When the police searched the appellant's room that same day, they failed to discover any tools other than an open-ended wrench of the type that can be found in most homes. The search of the appellant's dresser drawers which revealed the wrench also led to the discovery of a collection of proof-set coins, packaged in a distinctive manner, and a gold pocket watch, items which the officer knew to be the fruits of a previously reported burglary of the home of a Mr. Prather. Although the officer did not seize the wrench, he did seize the coins and the watch along with some stolen identification cards. This evidence of the gold watch and coins formed the basis for the appellant's conviction at trial in the instant case for the burglary of the residence of a Mr. Carl Prather.

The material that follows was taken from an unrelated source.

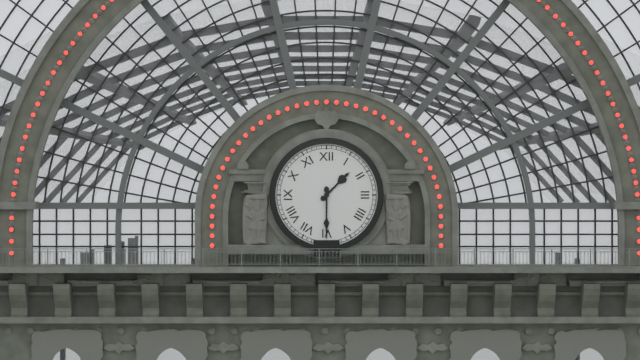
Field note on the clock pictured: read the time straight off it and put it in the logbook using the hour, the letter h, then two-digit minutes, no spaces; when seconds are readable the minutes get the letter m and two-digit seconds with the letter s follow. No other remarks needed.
1h30
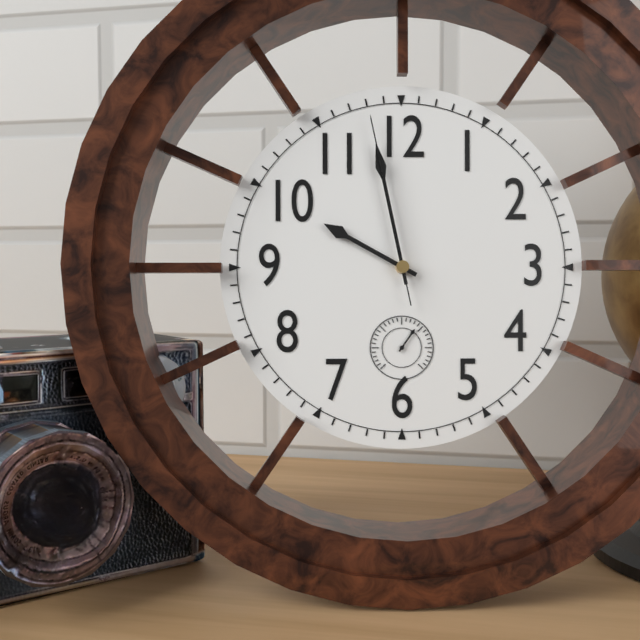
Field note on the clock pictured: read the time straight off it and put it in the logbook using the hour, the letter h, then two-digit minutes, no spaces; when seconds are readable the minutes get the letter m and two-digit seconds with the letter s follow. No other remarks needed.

While the appellant was in custody for the Prather burglary, a Mrs. Shirley Jackson chose his picture from an array of fifteen to twenty-five photographs shown to her at the police station as being that of the man she had confronted briefly after he broke in her door on the night of January 5, 1972. Although the record does not indicate, apparently, the charge of burglary of the Prather residence and the charge of attempted burglary of the Jackson residence were consolidated for trial. On Mrs. Jackson's testimony, her photographic identification and evidence that a burglary had occurred that same evening in that same building, the appellant was convicted of the crime of attempted burglary of the Jackson residence.
The appellant first argues that the evidence produced by the search of his premises must be suppressed either because the warrant was fatally defective, or because the search extended to an area where the articles sought could not reasonably be expected to be found. We disagree with both conclusions.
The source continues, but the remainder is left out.